**** Information given ****

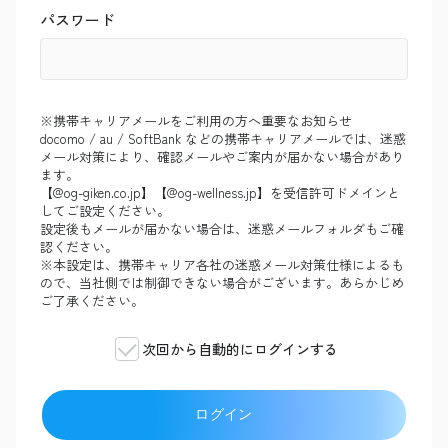
パスワード
※携帯キャリアメールをご利用の方へ重要なお知らせ
docomo / au / SoftBank などの携帯キャリアメールでは、迷惑
メール対策により、確認メールやご案内が届かない場合があり
ます。
【@og-giken.co.jp】【@og-wellness.jp】を受信許可ドメインと
してご設定ください。
設定後もメールが届かない場合は、迷惑メールフォルダもご確
認ください。
※本設定は、携帯キャリア各社の迷惑メール対策仕様によるも
ので、当社側では制御できない場合がございます。あらかじめ
ご了承ください。
次回から自動的にログインする
ログイン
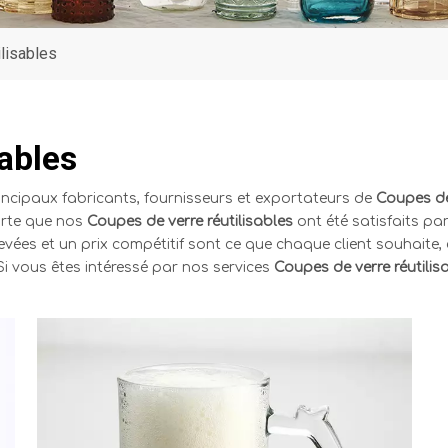
lisables
sables
rincipaux fabricants, fournisseurs et exportateurs de
Coupes de 
sorte que nos
Coupes de verre réutilisables
ont été satisfaits pa
vées et un prix compétitif sont ce que chaque client souhaite, 
Si vous êtes intéressé par nos services
Coupes de verre réutilis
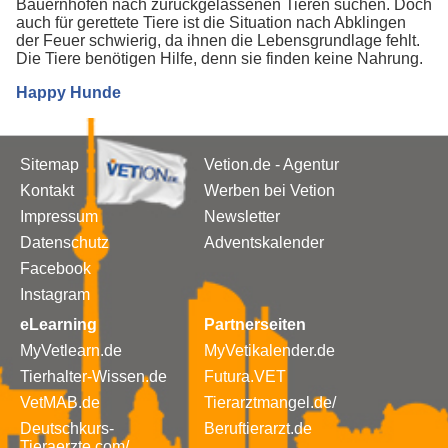
Bauernhöfen nach zurückgelassenen Tieren suchen. Doch
auch für gerettete Tiere ist die Situation nach Abklingen
der Feuer schwierig, da ihnen die Lebensgrundlage fehlt.
Die Tiere benötigen Hilfe, denn sie finden keine Nahrung.
Happy Hunde
Sitemap
Vetion.de - Agentur
Kontakt
Werben bei Vetion
Impressum
Newsletter
Datenschutz
Adventskalender
Facebook
Instagram
eLearning
Partnerseiten
MyVetlearn.de
MyVetikalender.de
Tierhalter-Wissen.de
Futura.VET
VetMAB.de
Tierarztmangel.de/
Deutschkurs-
Beruftierarzt.de
Tieraerzte.com/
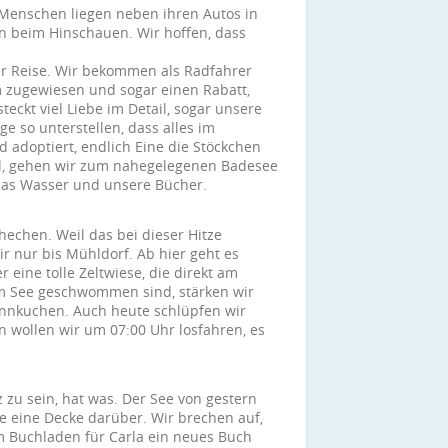
 Menschen liegen neben ihren Autos in
n beim Hinschauen. Wir hoffen, dass
er Reise. Wir bekommen als Radfahrer
 zugewiesen und sogar einen Rabatt,
teckt viel Liebe im Detail, sogar unsere
e so unterstellen, dass alles im
d adoptiert, endlich Eine die Stöckchen
nd, gehen wir zum nahegelegenen Badesee
das Wasser und unsere Bücher.
hechen. Weil das bei dieser Hitze
ir nur bis Mühldorf. Ab hier geht es
 eine tolle Zeltwiese, die direkt am
m See geschwommen sind, stärken wir
nnkuchen. Auch heute schlüpfen wir
n wollen wir um 07:00 Uhr losfahren, es
zu sein, hat was. Der See von gestern
ie eine Decke darüber. Wir brechen auf,
em Buchladen für Carla ein neues Buch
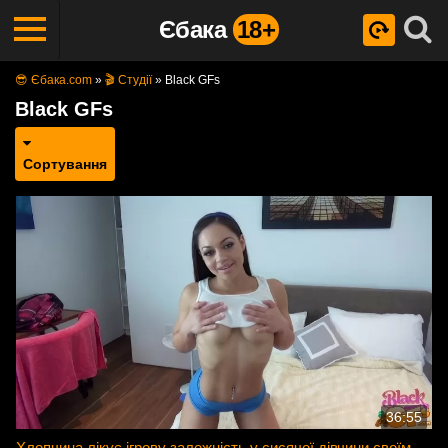
Єбака
18+
😎 Єбака.com
»
🎬 Студії
»
Black GFs
Black GFs
Сортування
36:55
Хлопчина лікує ігрову залежність у сисячої дівчини своїм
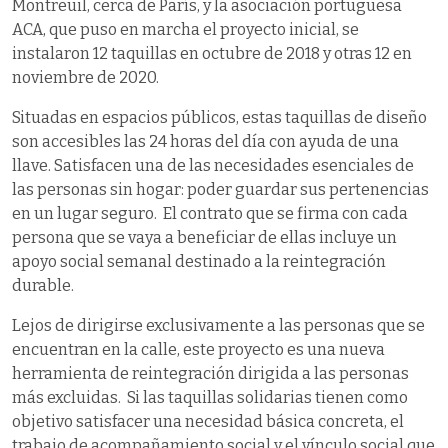
Montreuil, cerca de París, y la asociación portuguesa
ACA, que puso en marcha el proyecto inicial, se
instalaron 12 taquillas en octubre de 2018 y otras 12 en
noviembre de 2020.
Situadas en espacios públicos, estas taquillas de diseño
son accesibles las 24 horas del día con ayuda de una
llave. Satisfacen una de las necesidades esenciales de
las personas sin hogar: poder guardar sus pertenencias
en un lugar seguro. El contrato que se firma con cada
persona que se vaya a beneficiar de ellas incluye un
apoyo social semanal destinado a la reintegración
durable.
Lejos de dirigirse exclusivamente a las personas que se
encuentran en la calle, este proyecto es una nueva
herramienta de reintegración dirigida a las personas
más excluidas. Si las taquillas solidarias tienen como
objetivo satisfacer una necesidad básica concreta, el
trabajo de acompañamiento social y el vínculo social que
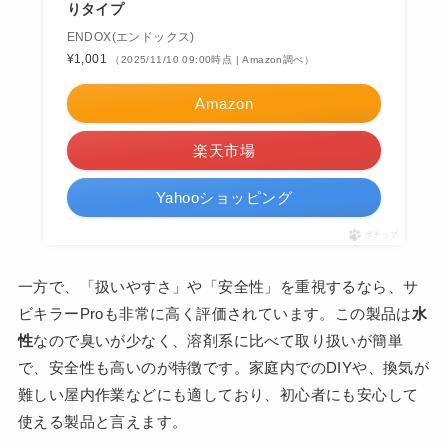
りタイプ
ENDOX(エンドックス)
¥1,001
（2025/11/10 09:00時点 | Amazon調べ）
Amazon
楽天市場
Yahooショッピング
ポチップ
一方で、「扱いやすさ」や「安全性」を重視するなら、サ
ビキラーProも非常に高く評価されています。この製品は
水
性
なので臭いが少なく、溶剤系に比べて取り扱いが簡単
で、安全性も高いのが特徴です。家庭内でのDIYや、換気が
難しい屋内作業などにも適しており、初心者にも安心して
使える製品と言えます。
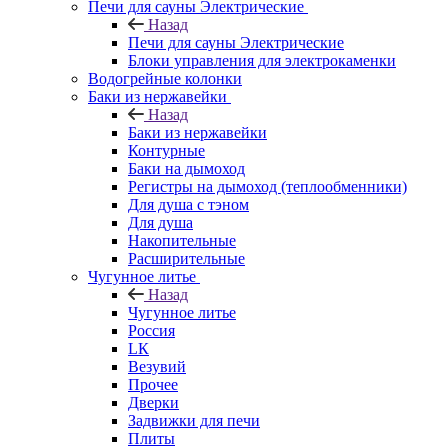
Печи для сауны Электрические
Назад
Печи для сауны Электрические
Блоки управления для электрокаменки
Водогрейные колонки
Баки из нержавейки
Назад
Баки из нержавейки
Контурные
Баки на дымоход
Регистры на дымоход (теплообменники)
Для душа с тэном
Для душа
Накопительные
Расширительные
Чугунное литье
Назад
Чугунное литье
Россия
LК
Везувий
Прочее
Дверки
Задвижки для печи
Плиты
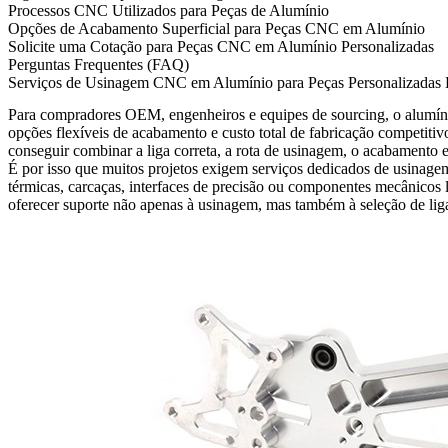
Processos CNC Utilizados para Peças de Alumínio
Opções de Acabamento Superficial para Peças CNC em Alumínio
Solicite uma Cotação para Peças CNC em Alumínio Personalizadas
Perguntas Frequentes (FAQ)
Serviços de Usinagem CNC em Alumínio para Peças Personalizadas
Para compradores OEM, engenheiros e equipes de sourcing, o alumíni
opções flexíveis de acabamento e custo total de fabricação competitiv
conseguir combinar a liga correta, a rota de usinagem, o acabamento 
É por isso que muitos projetos exigem
serviços dedicados de usinag
térmicas, carcaças, interfaces de precisão ou componentes mecânicos l
oferecer suporte não apenas à usinagem, mas também à seleção de liga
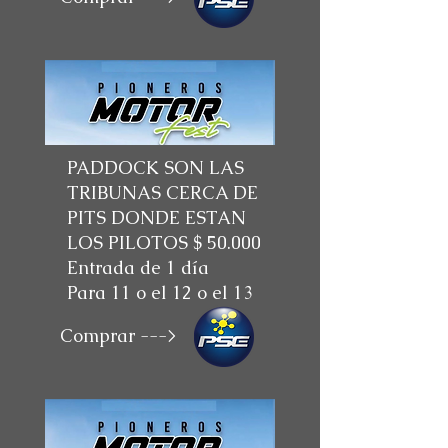
PADDOCK SON LAS
TRIBUNAS CERCA DE
PITS DONDE ESTAN
LOS PILOTOS $ 50.000
Entrada de 1 día
Para 11 o el 12 o el 13
Comprar --->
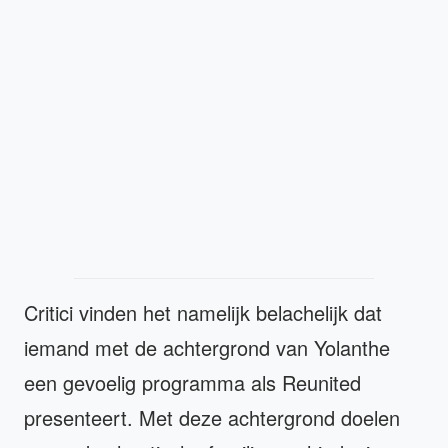
Critici vinden het namelijk belachelijk dat
iemand met de achtergrond van Yolanthe
een gevoelig programma als Reunited
presenteert. Met deze achtergrond doelen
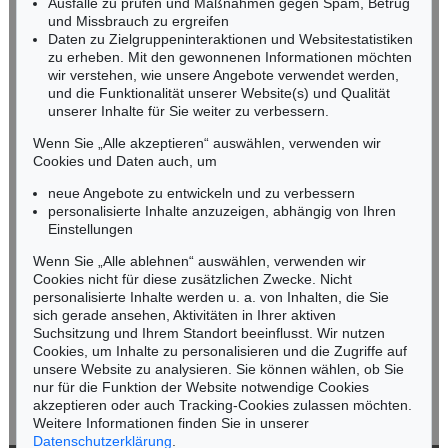
Ausfälle zu prüfen und Maßnahmen gegen Spam, Betrug
Fax: +49 (0)62 21 58 80-595
und Missbrauch zu ergreifen
infoheidelberg@kettererkunst.de
Daten zu Zielgruppeninteraktionen und Websitestatistiken
zu erheben. Mit den gewonnenen Informationen möchten
wir verstehen, wie unsere Angebote verwendet werden,
NORDDEUTSCHLAND
und die Funktionalität unserer Website(s) und Qualität
Nico Kassel, M.A.
unserer Inhalte für Sie weiter zu verbessern.
Tel.: +49 (0)89 55244-164
Mobil: +49 (0)171 8618661
Wenn Sie „Alle akzeptieren“ auswählen, verwenden wir
n.kassel@kettererkunst.de
Cookies und Daten auch, um
Auktion 432 - Lot 314
Auktion 315 - Lot 177
OTTO MUELLER
OTTO MUELLER
neue Angebote zu entwickeln und zu verbessern
Zwei Mädchen auf der Waldwiese/Zwei Akte auf Waldwiese/Im Gras
, 1910
Stehendes Mädchen vor Bäumen
, 1925
personalisierte Inhalte anzuzeigen, abhängig von Ihren
Ergebnis:
€ 375.000
Ergebnis:
€ 354.000
Keine Auktion mehr verpassen!
Einstellungen
Wir informieren Sie rechtzeitig.
Wenn Sie „Alle ablehnen“ auswählen, verwenden wir
Cookies nicht für diese zusätzlichen Zwecke. Nicht
personalisierte Inhalte werden u. a. von Inhalten, die Sie
sich gerade ansehen, Aktivitäten in Ihrer aktiven
Suchsitzung und Ihrem Standort beeinflusst. Wir nutzen
Jetzt zum Newsletter anmelden >
Cookies, um Inhalte zu personalisieren und die Zugriffe auf
unsere Website zu analysieren. Sie können wählen, ob Sie
nur für die Funktion der Website notwendige Cookies
akzeptieren oder auch Tracking-Cookies zulassen möchten.
Weitere Informationen finden Sie in unserer
Auktion 449 - Lot 210
Auktion 285 - Lot 40
Datenschutzerklärung
.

****

What you will do: Wherever an image appears in the data, omit it and repeat everything else exactly.

Task output:
パスワード
※携帯キャリアメールをご利用の方へ重要なお知らせ
docomo / au / SoftBank などの携帯キャリアメールでは、迷惑
メール対策により、確認メールやご案内が届かない場合があり
ます。
【@og-giken.co.jp】【@og-wellness.jp】を受信許可ドメインと
してご設定ください。
設定後もメールが届かない場合は、迷惑メールフォルダもご確
認ください。
※本設定は、携帯キャリア各社の迷惑メール対策仕様によるも
ので、当社側では制御できない場合がございます。あらかじめ
ご了承ください。
次回から自動的にログインする
ログイン
lisables
sables
rincipaux fabricants, fournisseurs et exportateurs de
Coupes de 
sorte que nos
Coupes de verre réutilisables
ont été satisfaits pa
vées et un prix compétitif sont ce que chaque client souhaite, 
Si vous êtes intéressé par nos services
Coupes de verre réutilis
Bauernhöfen nach zurückgelassenen Tieren suchen. Doch
auch für gerettete Tiere ist die Situation nach Abklingen
der Feuer schwierig, da ihnen die Lebensgrundlage fehlt.
Die Tiere benötigen Hilfe, denn sie finden keine Nahrung.
Happy Hunde
Sitemap
Vetion.de - Agentur
Kontakt
Werben bei Vetion
Impressum
Newsletter
Datenschutz
Adventskalender
Facebook
Instagram
eLearning
Partnerseiten
MyVetlearn.de
MyVetikalender.de
Tierhalter-Wissen.de
Futura.VET
VetMAB.de
Tierarztmangel.de/
Deutschkurs-
Beruftierarzt.de
Tieraerzte.com/
 Menschen liegen neben ihren Autos in
n beim Hinschauen. Wir hoffen, dass
er Reise. Wir bekommen als Radfahrer
 zugewiesen und sogar einen Rabatt,
teckt viel Liebe im Detail, sogar unsere
e so unterstellen, dass alles im
d adoptiert, endlich Eine die Stöckchen
nd, gehen wir zum nahegelegenen Badesee
das Wasser und unsere Bücher.
hechen. Weil das bei dieser Hitze
ir nur bis Mühldorf. Ab hier geht es
 eine tolle Zeltwiese, die direkt am
m See geschwommen sind, stärken wir
nnkuchen. Auch heute schlüpfen wir
n wollen wir um 07:00 Uhr losfahren, es
zu sein, hat was. Der See von gestern
ie eine Decke darüber. Wir brechen auf,
em Buchladen für Carla ein neues Buch
Єбака
18+
😎 Єбака.com
»
🎬 Студії
»
Black GFs
Black GFs
Сортування
36:55
Хлопчина лікує ігрову залежність у сисячої дівчини своїм
Montreuil, cerca de París, y la asociación portuguesa
ACA, que puso en marcha el proyecto inicial, se
instalaron 12 taquillas en octubre de 2018 y otras 12 en
noviembre de 2020.
Situadas en espacios públicos, estas taquillas de diseño
son accesibles las 24 horas del día con ayuda de una
llave. Satisfacen una de las necesidades esenciales de
las personas sin hogar: poder guardar sus pertenencias
en un lugar seguro. El contrato que se firma con cada
persona que se vaya a beneficiar de ellas incluye un
apoyo social semanal destinado a la reintegración
durable.
Lejos de dirigirse exclusivamente a las personas que se
encuentran en la calle, este proyecto es una nueva
herramienta de reintegración dirigida a las personas
más excluidas. Si las taquillas solidarias tienen como
objetivo satisfacer una necesidad básica concreta, el
trabajo de acompañamiento social y el vínculo social que
りタイプ
ENDOX(エンドックス)
¥1,001
（2025/11/10 09:00時点 | Amazon調べ）
Amazon
楽天市場
Yahooショッピング
ポチップ
一方で、「扱いやすさ」や「安全性」を重視するなら、サ
ビキラーProも非常に高く評価されています。この製品は
水
性
なので臭いが少なく、溶剤系に比べて取り扱いが簡単
で、安全性も高いのが特徴です。家庭内でのDIYや、換気が
難しい屋内作業などにも適しており、初心者にも安心して
使える製品と言えます。
Печи для сауны Электрические
Назад
Печи для сауны Электрические
Блоки управления для электрокаменки
Водогрейные колонки
Баки из нержавейки
Назад
Баки из нержавейки
Контурные
Баки на дымоход
Регистры на дымоход (теплообменники)
Для душа с тэном
Для душа
Накопительные
Расширительные
Чугунное литье
Назад
Чугунное литье
Россия
LК
Везувий
Прочее
Дверки
Задвижки для печи
Плиты
Processos CNC Utilizados para Peças de Alumínio
Opções de Acabamento Superficial para Peças CNC em Alumínio
Solicite uma Cotação para Peças CNC em Alumínio Personalizadas
Perguntas Frequentes (FAQ)
Serviços de Usinagem CNC em Alumínio para Peças Personalizadas
Para compradores OEM, engenheiros e equipes de sourcing, o alumíni
opções flexíveis de acabamento e custo total de fabricação competitiv
conseguir combinar a liga correta, a rota de usinagem, o acabamento 
É por isso que muitos projetos exigem
serviços dedicados de usinag
térmicas, carcaças, interfaces de precisão ou componentes mecânicos l
oferecer suporte não apenas à usinagem, mas também à seleção de liga
PADDOCK SON LAS
TRIBUNAS CERCA DE
PITS DONDE ESTAN
LOS PILOTOS $ 50.000
Entrada de 1 día
Para 11 o el 12 o el 13
Comprar --->
Critici vinden het namelijk belachelijk dat
iemand met de achtergrond van Yolanthe
een gevoelig programma als Reunited
presenteert. Met deze achtergrond doelen
Ausfälle zu prüfen und Maßnahmen gegen Spam, Betrug
Fax: +49 (0)62 21 58 80-595
und Missbrauch zu ergreifen
infoheidelberg@kettererkunst.de
Daten zu Zielgruppeninteraktionen und Websitestatistiken
zu erheben. Mit den gewonnenen Informationen möchten
wir verstehen, wie unsere Angebote verwendet werden,
NORDDEUTSCHLAND
und die Funktionalität unserer Website(s) und Qualität
Nico Kassel, M.A.
unserer Inhalte für Sie weiter zu verbessern.
Tel.: +49 (0)89 55244-164
Mobil: +49 (0)171 8618661
Wenn Sie „Alle akzeptieren“ auswählen, verwenden wir
n.kassel@kettererkunst.de
Cookies und Daten auch, um
Auktion 432 - Lot 314
Auktion 315 - Lot 177
OTTO MUELLER
OTTO MUELLER
neue Angebote zu entwickeln und zu verbessern
Zwei Mädchen auf der Waldwiese/Zwei Akte auf Waldwiese/Im Gras
, 1910
Stehendes Mädchen vor Bäumen
, 1925
personalisierte Inhalte anzuzeigen, abhängig von Ihren
Ergebnis:
€ 375.000
Ergebnis:
€ 354.000
Keine Auktion mehr verpassen!
Einstellungen
Wir informieren Sie rechtzeitig.
Wenn Sie „Alle ablehnen“ auswählen, verwenden wir
Cookies nicht für diese zusätzlichen Zwecke. Nicht
personalisierte Inhalte werden u. a. von Inhalten, die Sie
sich gerade ansehen, Aktivitäten in Ihrer aktiven
Suchsitzung und Ihrem Standort beeinflusst. Wir nutzen
Jetzt zum Newsletter anmelden >
Cookies, um Inhalte zu personalisieren und die Zugriffe auf
unsere Website zu analysieren. Sie können wählen, ob Sie
nur für die Funktion der Website notwendige Cookies
akzeptieren oder auch Tracking-Cookies zulassen möchten.
Weitere Informationen finden Sie in unserer
Auktion 449 - Lot 210
Auktion 285 - Lot 40
Datenschutzerklärung
.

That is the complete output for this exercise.